We’ll have some prep time coming up this afternoon, thankfully. I feel so frazzled by this last-minute change that it’s like I’m being asked to coach cross-country versus teaching junior and senior English courses.
These are my favorite grades to teach and I’ll recognize some of the students who were sophomores last year. I know the staff here, already. Well, most of them.
So why do I feel like I’m student teaching all over again? It’s not like I haven’t been on-track to get tenure before, I know what the probationary period feels like.
But this isn’t New York. This is Honey Cove. It’s a small town next to another small town next to another. There aren’t fifteen English jobs posted within a thirty-minute commute. There’s one.
If this is going to be my home, where I settle and finally really connect with my extended family, then this needs to work.
The stakes are higher here. My gamble on the sub-position getting my foot in the door for a long-term position paid off. Maybe not in the most ideal way, but it still ended with me here. That’s what I need to remember. The shock of my hire, or more accurately the seasoned pro’s change-of-mind, is going to be old news by this afternoon. I just need to stop reading into every look because they’re not looks of sympathy. I hope.
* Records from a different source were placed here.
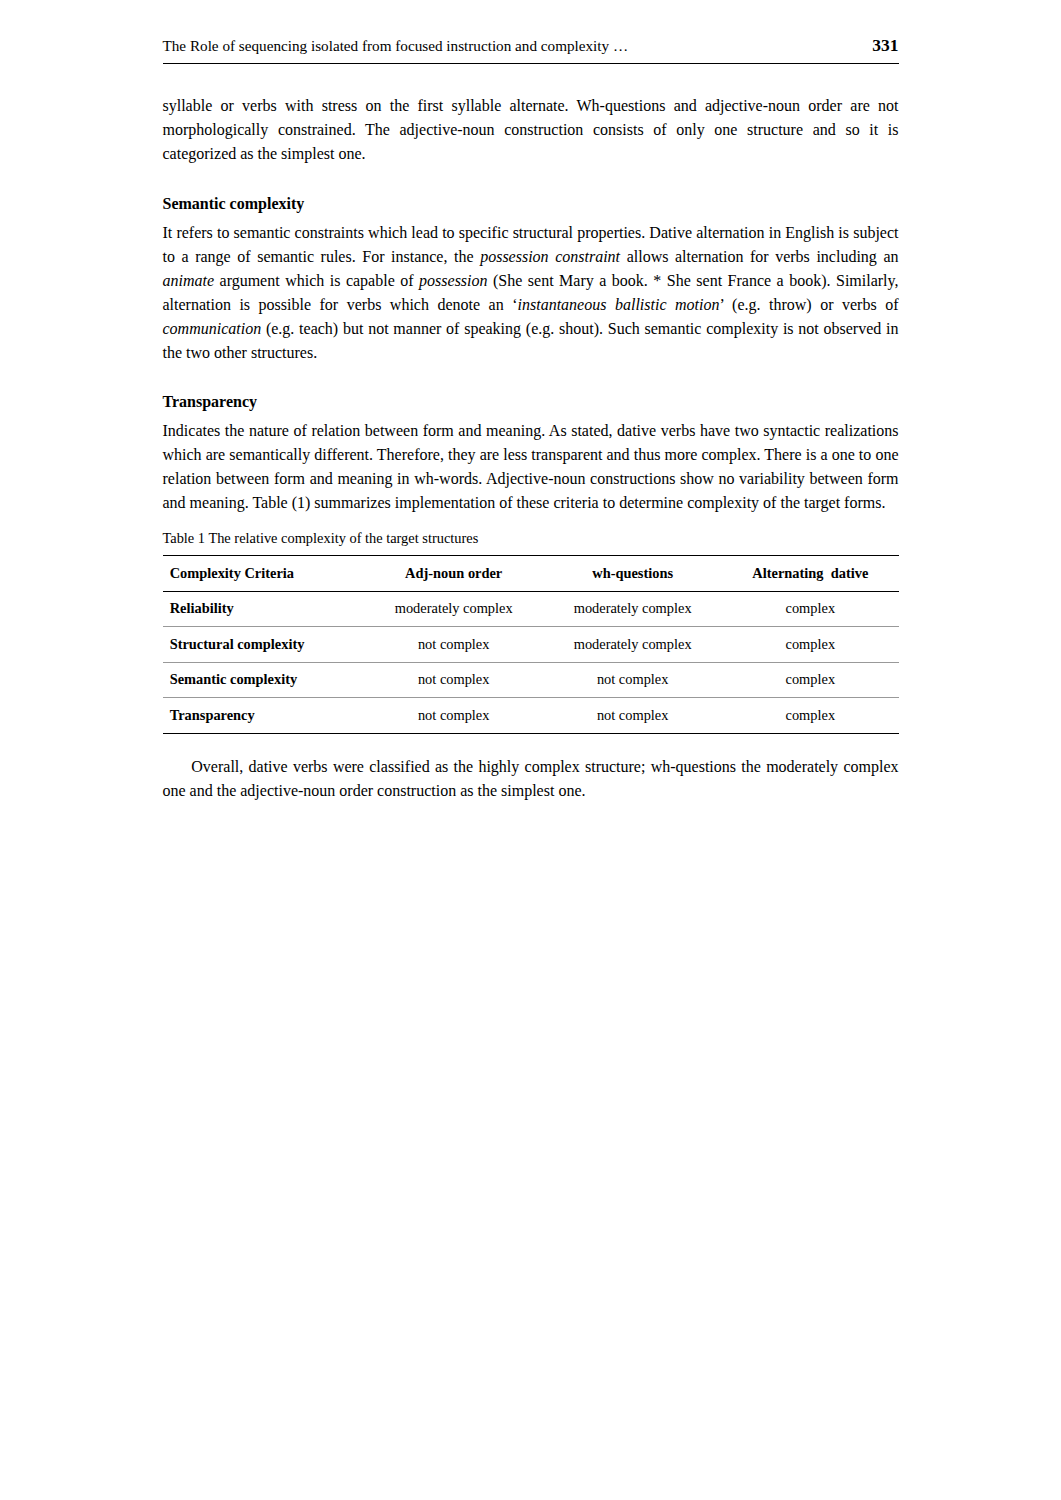The Role of sequencing isolated from focused instruction and complexity … 331
syllable or verbs with stress on the first syllable alternate. Wh-questions and adjective-noun order are not morphologically constrained. The adjective-noun construction consists of only one structure and so it is categorized as the simplest one.
Semantic complexity
It refers to semantic constraints which lead to specific structural properties. Dative alternation in English is subject to a range of semantic rules. For instance, the possession constraint allows alternation for verbs including an animate argument which is capable of possession (She sent Mary a book. * She sent France a book). Similarly, alternation is possible for verbs which denote an ‘instantaneous ballistic motion’ (e.g. throw) or verbs of communication (e.g. teach) but not manner of speaking (e.g. shout). Such semantic complexity is not observed in the two other structures.
Transparency
Indicates the nature of relation between form and meaning. As stated, dative verbs have two syntactic realizations which are semantically different. Therefore, they are less transparent and thus more complex. There is a one to one relation between form and meaning in wh-words. Adjective-noun constructions show no variability between form and meaning. Table (1) summarizes implementation of these criteria to determine complexity of the target forms.
Table 1 The relative complexity of the target structures
| Complexity Criteria | Adj-noun order | wh-questions | Alternating dative |
| --- | --- | --- | --- |
| Reliability | moderately complex | moderately complex | complex |
| Structural complexity | not complex | moderately complex | complex |
| Semantic complexity | not complex | not complex | complex |
| Transparency | not complex | not complex | complex |
Overall, dative verbs were classified as the highly complex structure; wh-questions the moderately complex one and the adjective-noun order construction as the simplest one.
“See you at lunch?” I ask Beth when we’re excused.
“For sure,” she says. “I’ll meet you in the lunchroom in ten minutes.”
“That sounds perfect,” I say as she heads out. I was thinking of going to my classroom but I don’t want to look like I’m being anti-social. God, I hate these little transition periods with everyone in groups.
I look up to find Poppy standing next to Noah who is talking to her, but her gaze is fixed on me. Even from here, I can see the strain she’s trying to hide, just like at the wedding.